Merkmale dialogischer
Praxisformen _2
TherapeutInnen beziehen sich selbst in
die Betrachtung mit ein, das heißt, Klientensysteme werden nicht
mehr als Objektsysteme in Behandlung betrachtet, in die
interveniert wird: KlientInnen und TherapeutInnen hören sich
wechselseitig als Bestandteile des gemeinsamen, selbstreflexiven und
multivokalen therapeutischen Systems zu und kommentieren einander.

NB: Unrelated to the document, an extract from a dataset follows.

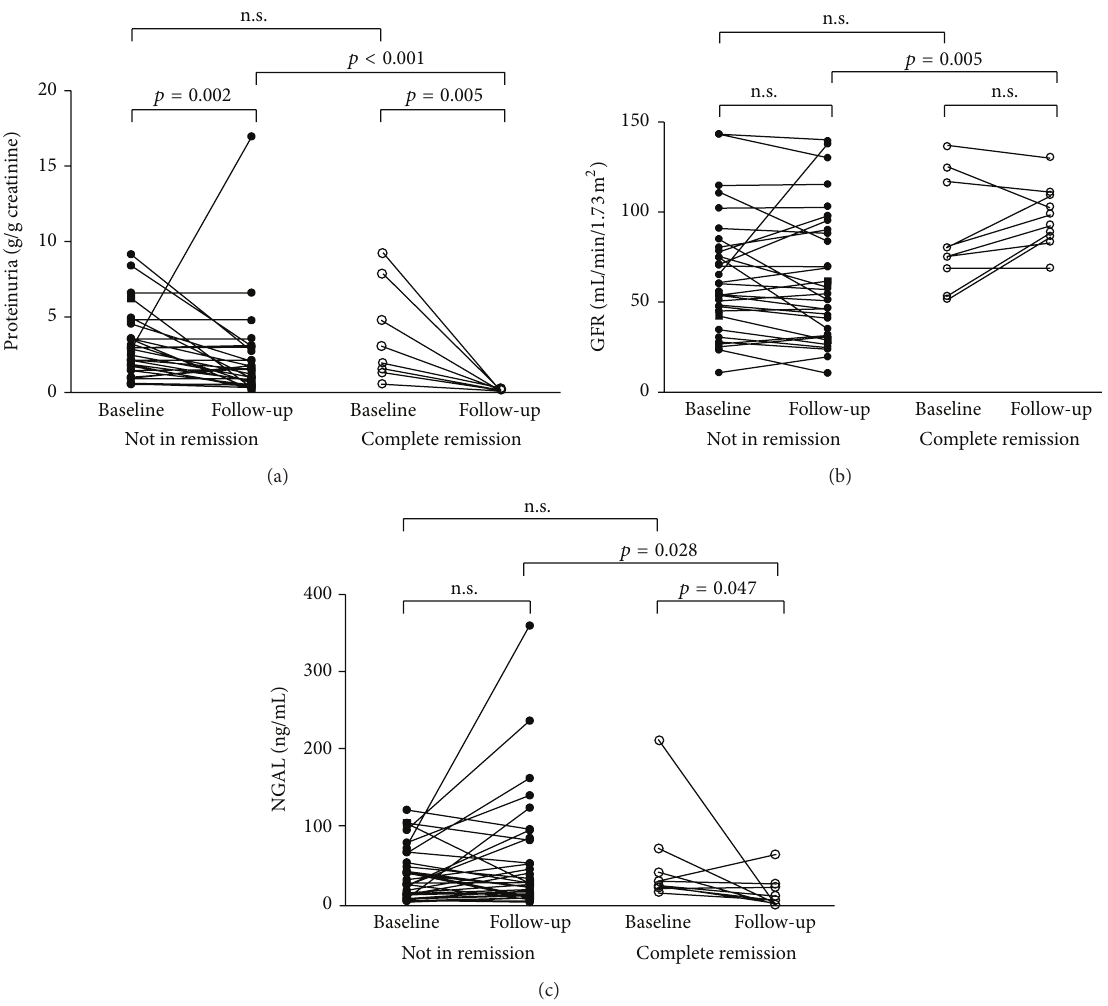
Figure 3: Laboratory parameters according to remission status at follow-up. (a) Proteinuria, (b) glomerular filtration rate, and (c) NGAL at baseline and follow-up. Complete remission ( 𝑛 = 10 ); not in remission ( 𝑛 = 33 ).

Durch diese Vorgehensweise ändert sich die therapeutische
Sprache: sie
wird zunehmend nicht-expertenhaft, vermeidet Entwertungen und
wirkt, da sie die Zusammenarbeit mit den KlientInnen in den
Vordergrund rückt, sozial konstruierend bzw. dialogisch.
Die therapeutische
Qualifikation entwickelt sich daher weg von
diagnostisch-technologischen und interventionistischen Expertentum
und transformiert sich hin zum Nicht-Expertentum bzw. dem
Prozessexpertentum für die kollaborative Gesprächsmoderation:
TherapeutInnen stellen einen Rahmen für Gespräche zur Verfügung, in
dem Herstellung, Aufrechterhaltung und konstruktive AufLösung von
therapeutischen Gesprächen möglich sind. Eine therapeutische
MeisterIn ist also MeisterIn der therapeutischen Gesprächskunst,
die nachvollziehendes und schöpferisches Verständigen und
Verständnis, Wertschätzung für Unterschiede und neue Möglichkeiten
für die Zukunft fördert.
Als dialogisch (postmodern) können dementsprechend
solche Beratungs- und Therapieformen angesehen werden, die die
genannten vielfältigen Merkmale auf sich vereinigen und sich
bemühen, in Zusammenarbeit mit ihren Klienten neue,
sich selbst
transformierende Lernkontexte herzustellen.